How can mindful eating be achieved?

 There are a number of different ways to promote mindful eating, including mindfulness-based meditation, yoga, breathing and body scanning exercises and specific mindful eating strategies.


Mindfulness-based meditation

This type of meditation involves sitting silently and paying attention to thoughts, sounds, the sensations of breathing or parts of the body and bringing attention back whenever the mind starts to wander. To specifically target mindful eating, the meditation will involve intentionally bringing to mind a specific problem or difficulty and being aware of the associated emotions or sensations associated with it. Mindfulness-based meditation can be done either guided (someone talking you through it) or unguided (doing it independently). There are lots of meditation videos available online or even apps to help. Mindfulness-based meditation has specifically been shown to help promote mindful eating.
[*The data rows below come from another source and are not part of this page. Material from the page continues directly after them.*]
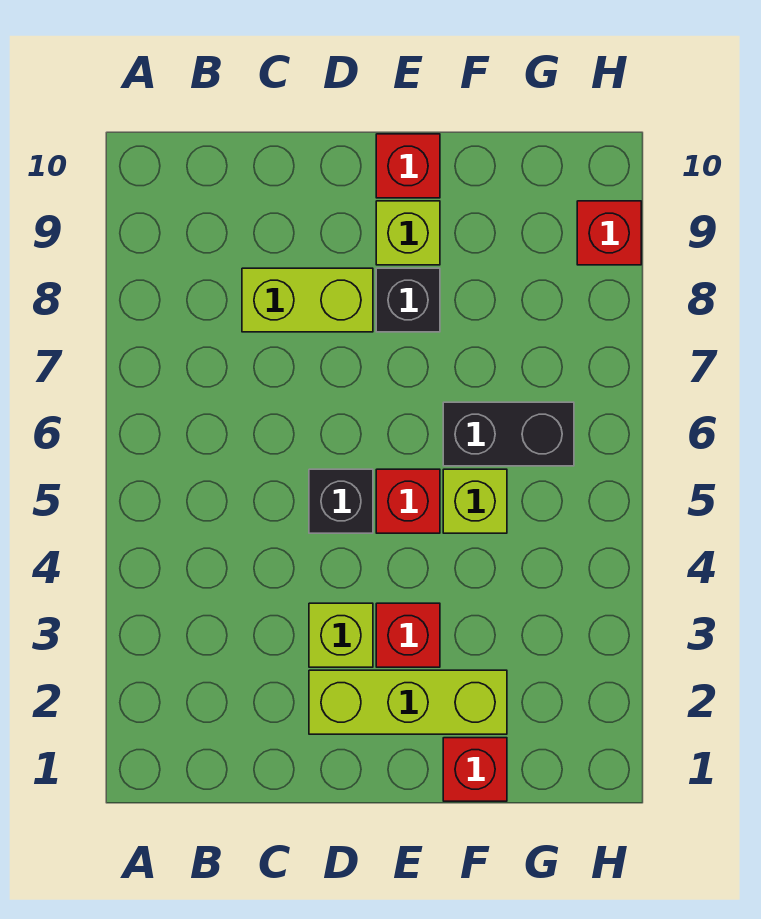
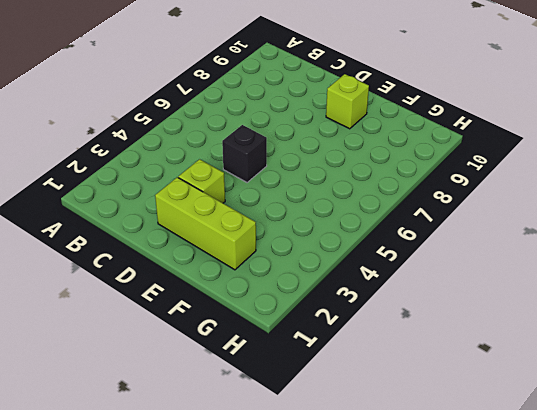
none -> lime 1x2 brick [242,268,373,332]
none -> red 1x1 brick [376,603,440,667]
none -> red 1x1 brick [376,469,440,533]

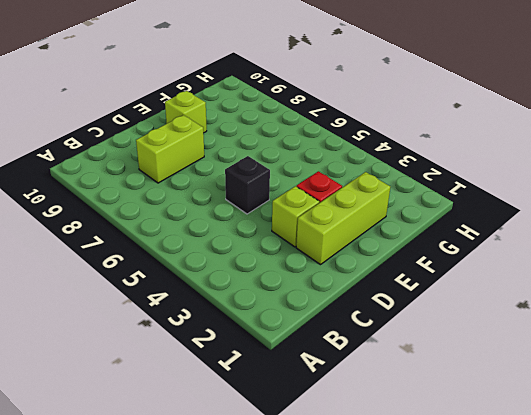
none -> red 1x1 brick [376,469,440,533]
none -> black 1x1 brick [376,268,440,332]
none -> red 1x1 brick [376,134,440,198]

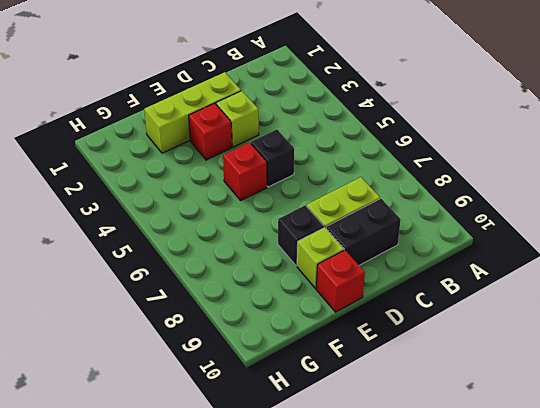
black 1x2 brick [326,199,401,265] -> black 1x2 brick moved to [443,402,574,466]
none -> red 1x1 brick [443,738,507,801]
none -> lime 1x1 brick [443,469,507,533]
none -> red 1x1 brick [577,201,641,265]

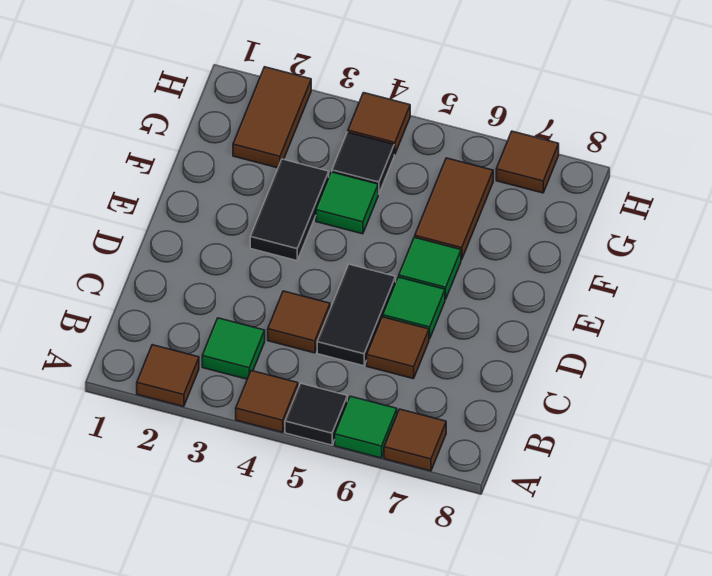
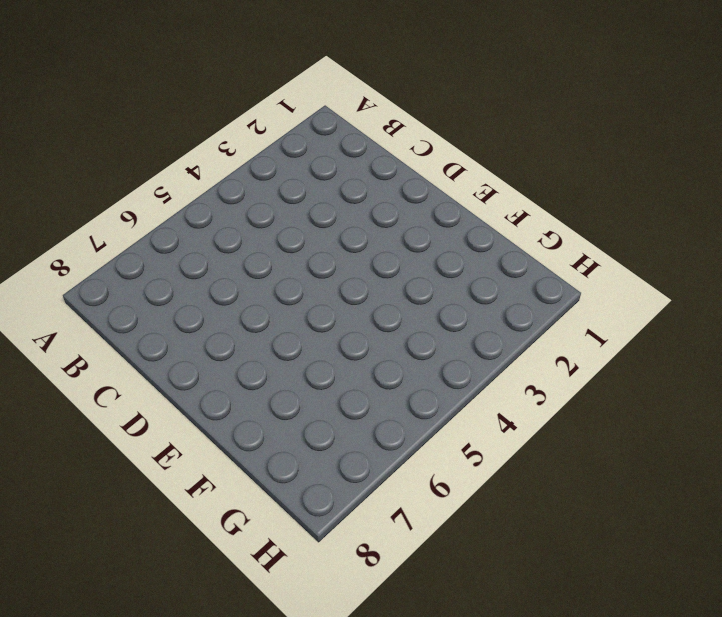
none -> brown 1x1 tile [137,345,199,407]
none -> brown 1x1 tile [236,371,298,432]
none -> black 1x1 tile [285,384,347,445]

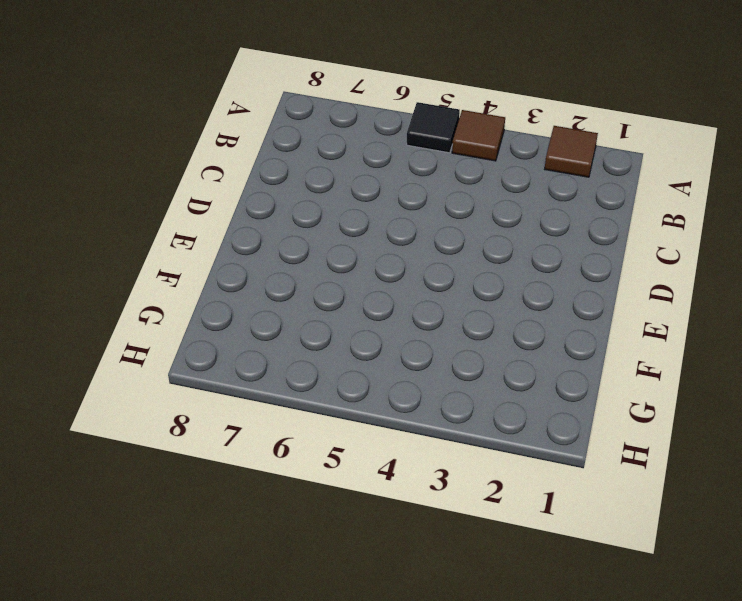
none -> green 1x1 tile [335,396,397,458]
none -> brown 1x1 tile [384,409,446,471]
none -> green 1x1 tile [202,318,265,379]

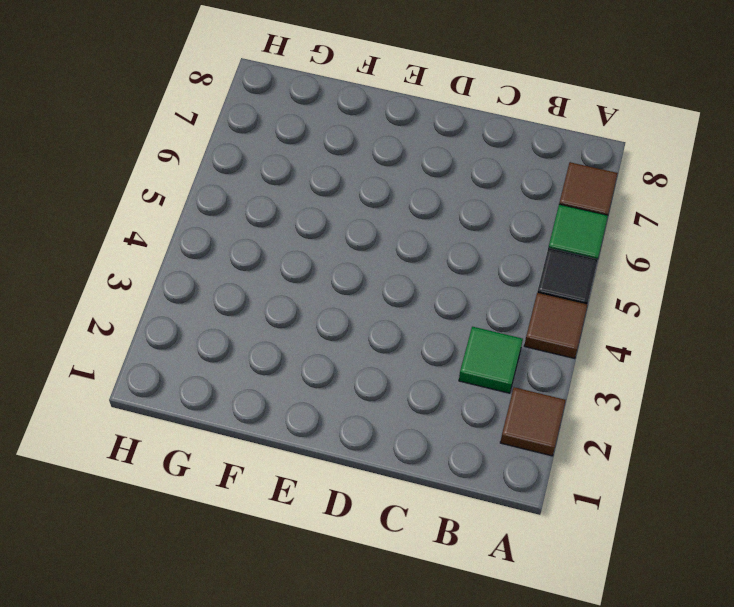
none -> brown 1x1 tile [268,291,330,353]
none -> black 1x2 tile [317,264,396,366]
none -> brown 1x1 tile [367,317,429,379]

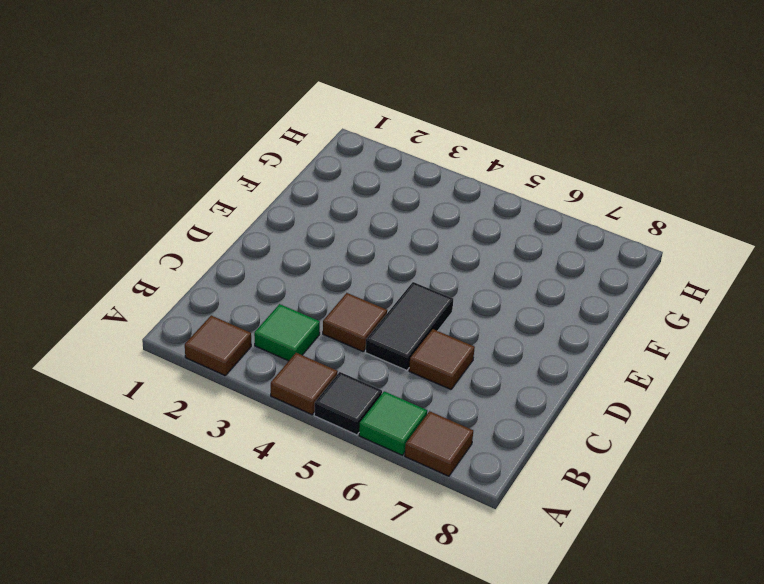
none -> green 1x1 tile [383,277,445,339]
none -> black 1x2 tile [250,159,329,261]
none -> green 1x1 tile [399,237,461,299]

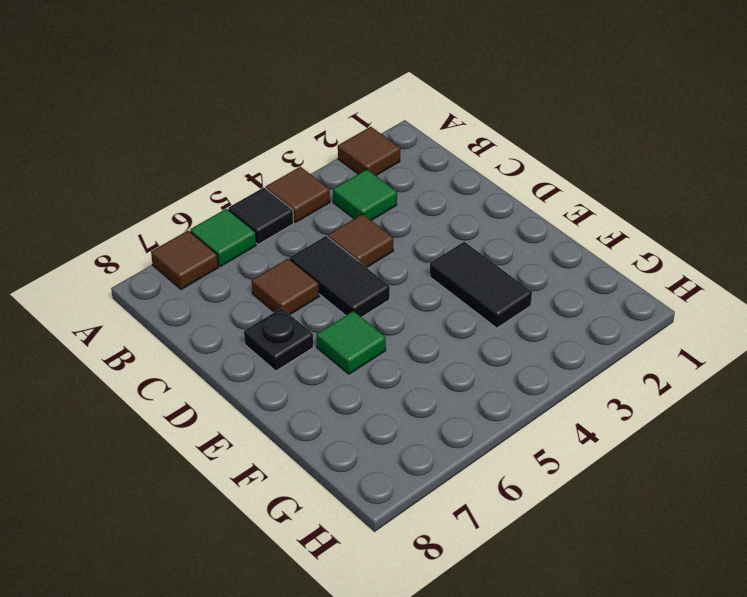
black 1x1 plate [244,308,313,371] -> none
none -> green 1x1 tile [383,277,445,339]
none -> green 1x1 tile [316,172,378,234]
none -> brown 1x2 tile [415,158,493,260]

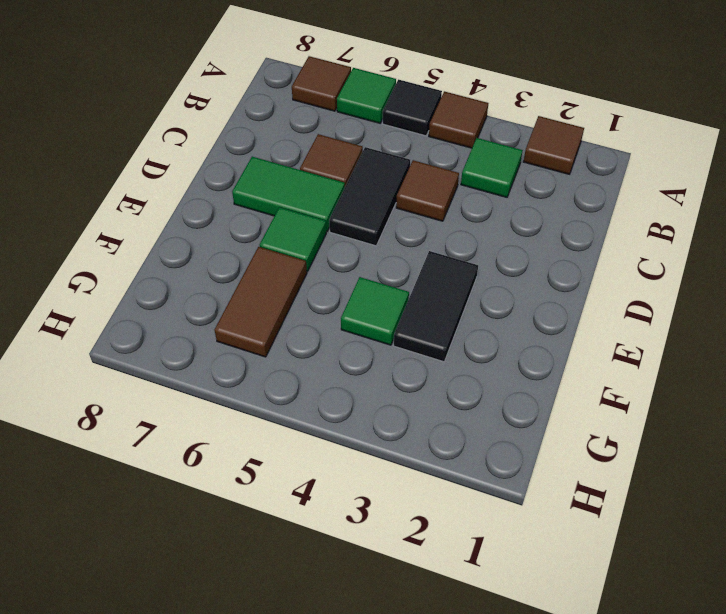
green 1x2 tile [232,157,345,231] -> green 1x1 tile [383,277,445,339]
none -> brown 1x2 tile [233,67,311,168]
none -> black 1x1 tile [332,132,394,194]
none -> brown 1x1 tile [348,93,410,154]

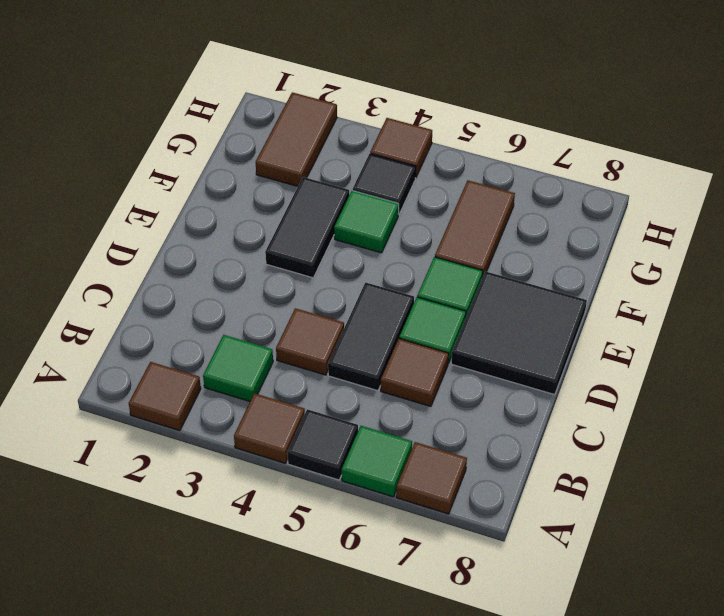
black 2x2 tile [451,271,587,395] -> none
none -> brown 1x1 tile [496,131,559,193]

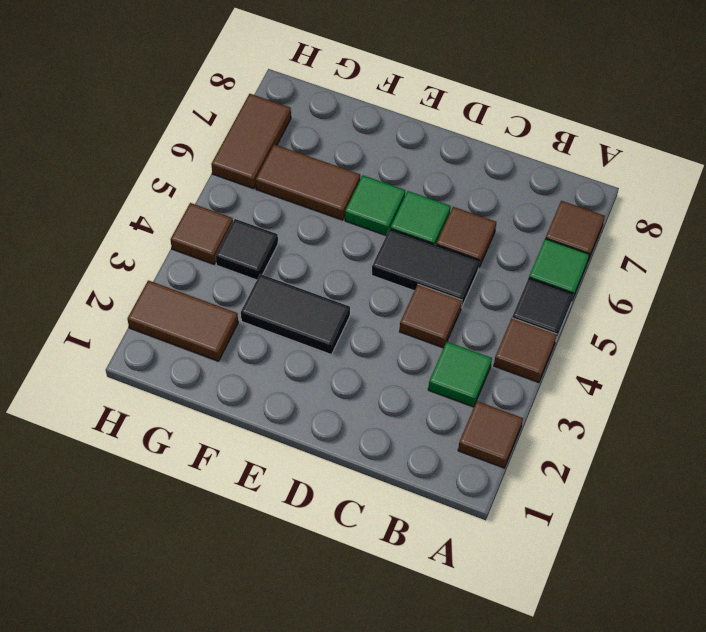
brown 1x2 tile [211,94,291,189] -> brown 1x1 tile [496,131,559,193]
none -> green 1x1 tile [316,172,378,234]

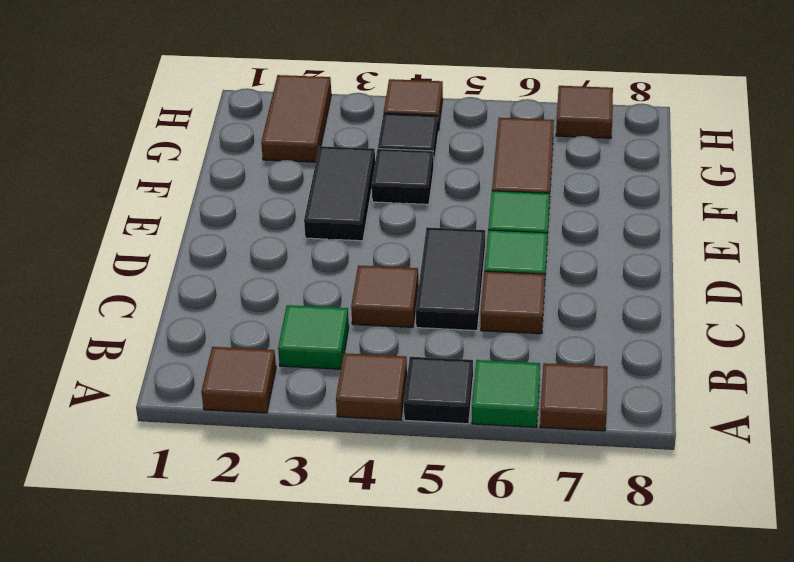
black 1x1 tile [372,149,434,204] -> green 1x1 tile [316,172,378,234]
There are many different styles of yoga but all encourage an awareness of emotions, thoughts, sensations and bodily signals. Yoga can be practiced alone or in a class and there are a lot of online resources available to help you get started. Yoga has been associated with more mindful eating behaviors and more positive body attitudes.

Breathing and body scanning exercises

Breathing exercises involve either purposefully controlling breathing or merely an increased awareness of breathing. Body scans involve sequentially focusing on different areas of the body. Both breathing and body scan meditations promote awareness and acceptance of bodily sensations, including hunger and satiety cues.

Specific mindful eating strategies

These may involve mindful eating of foods typically included in binges, such as ‘junk’ foods whilst simultaneously focusing on both physical and emotional sensations whilst eating and being aware of the textures and tastes of the foods eaten. These strategies can help to reduce problematic eating behaviors and promote more mindful eating.